Bandung, VIVA – Badan Geologi mencatat sejumlah kota besar di Pulau Jawa mengalami penurunan muka tanah dengan laju lebih dari lima sentimeter per tahun, bahkan juga terjadi tidak hanya di pesisir tapi juga di dataran tinggi seperti Bandung.
Kepala Pusat Air Tanah dan Geologi Tata Lingkungan (PATGTL) Badan Geologi, Agus Cahyono Adi mengatakan, Kota Bandung dan secara lebih besar lagi kawasan Bandung Raya mengalami penurunan muka tanah lebih dari lima sentimeter per tahun dengan berbagai faktor.
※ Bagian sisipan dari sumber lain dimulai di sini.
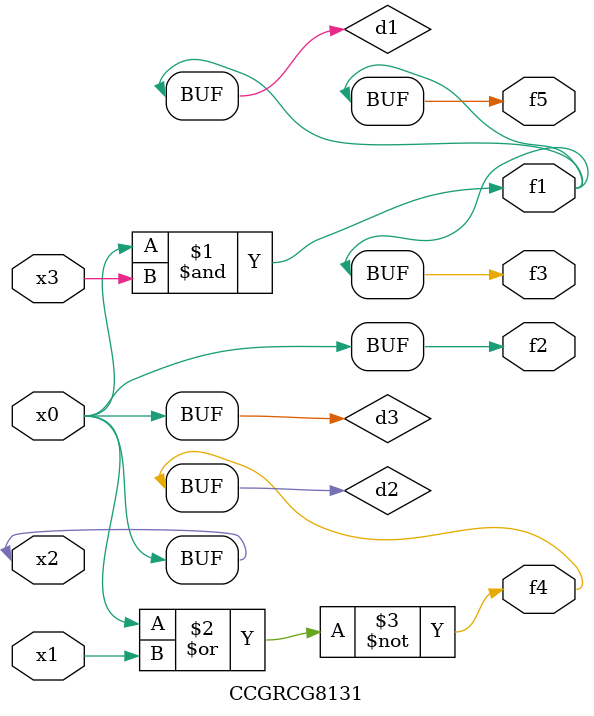
<source format=v>
module CCGRCG8131(
	input x0, x1, x2, x3,
	output f1, f2, f3, f4, f5
);

	wire d1, d2, d3;

	and (d1, x2, x3);
	nor (d2, x0, x1);
	buf (d3, x0, x2);
	assign f1 = d1;
	assign f2 = d3;
	assign f3 = d1;
	assign f4 = d2;
	assign f5 = d1;
endmodule

</source>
Pertama, kata Agus, faktornya adalah masifnya industri, tapi kemudian ada juga alasan tanah lunak dan sedimen muda atau kondisi geologi, lalu urbanisasi yang masif, beban bangunan, serta eksplorasi air tanah yang berlebihan.
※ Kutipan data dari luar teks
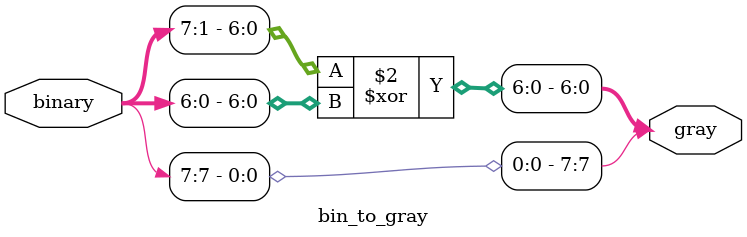
<source format=v>
module bin_to_gray #(parameter N = 8)                   //parameter declaration
               (
               binary                              ,//input
               gray                                 //output
               )                                   ;

//port declaration
input       [N-1:0] binary                         ;//input declaration
output reg  [N-1:0] gray                           ;//output declaration

/*implement binary to gray conversion*/
always @ (binary)
   begin
      gray[N-1  ] = binary[N-1  ]                  ;//first bit is same as binary code
      gray[N-2:0] = binary[N-1:1] ^ binary[N-2:0]  ;//xor the first bit with 2nd bit and so on
   end

endmodule

</source>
"Penurunan muka tanah multifaktor. Wilayah Bandung ini kan terbentuk dari danau purba ya, jadi endapan sedimennya relatif lebih labil daripada daerah yang terbentuk dari bekuan lava yang lebih kuat," katanya.
Agus menjelaskan, sejumlah faktor yang menyebabkan penurunan muka tanah tidak semuanya bisa tertanggulangi, khususnya yang berkaitan dengan kegeologian.
Namun, ada faktor yang bisa tertanggulangi untuk meminimalisasi penurunan muka tanah, yaitu penghentian penggunaan air tanah.
"Faktor alam tidak bisa (dikendalikan), yang bisa dikendalikan adalah mengurangi penggunaan air tanah," katanya.
Selain Bandung, daerah lain yang mengalami penurunan muka tanah lebih dari lima sentimeter adalah Jakarta Utara, Semarang (Genuk, Tanjung Mas, dan Kaligawe), kemudian Sayung di Demak, pesisir Pekalongan, serta Surabaya sebelah timur dan utara.
Plt Kepala Badan Geologi Lana Saria dalam keterangannya juga mengatakan faktor penyebab penurunan tanah itu adalah kondisi geologi, yaitu sedimen atau endapan berumur muda dan tanah lunak. Yang kemudian memperparah adalah eksploitasi air tanah secara berlebihan, beban bangunan, dan urbanisasi masif.
Ketika berkombinasi dengan adanya kenaikan muka laut karena pemanasan global, penurunan tanah yang terjadi berpotensi melahirkan risiko banjir dan rob secara permanen. Dampak lainnya adalah kerusakan infrastruktur dan bangunan, serta menurunnya kualitas hidup dan lingkungan terkait masalah kesehatan dan sanitasi.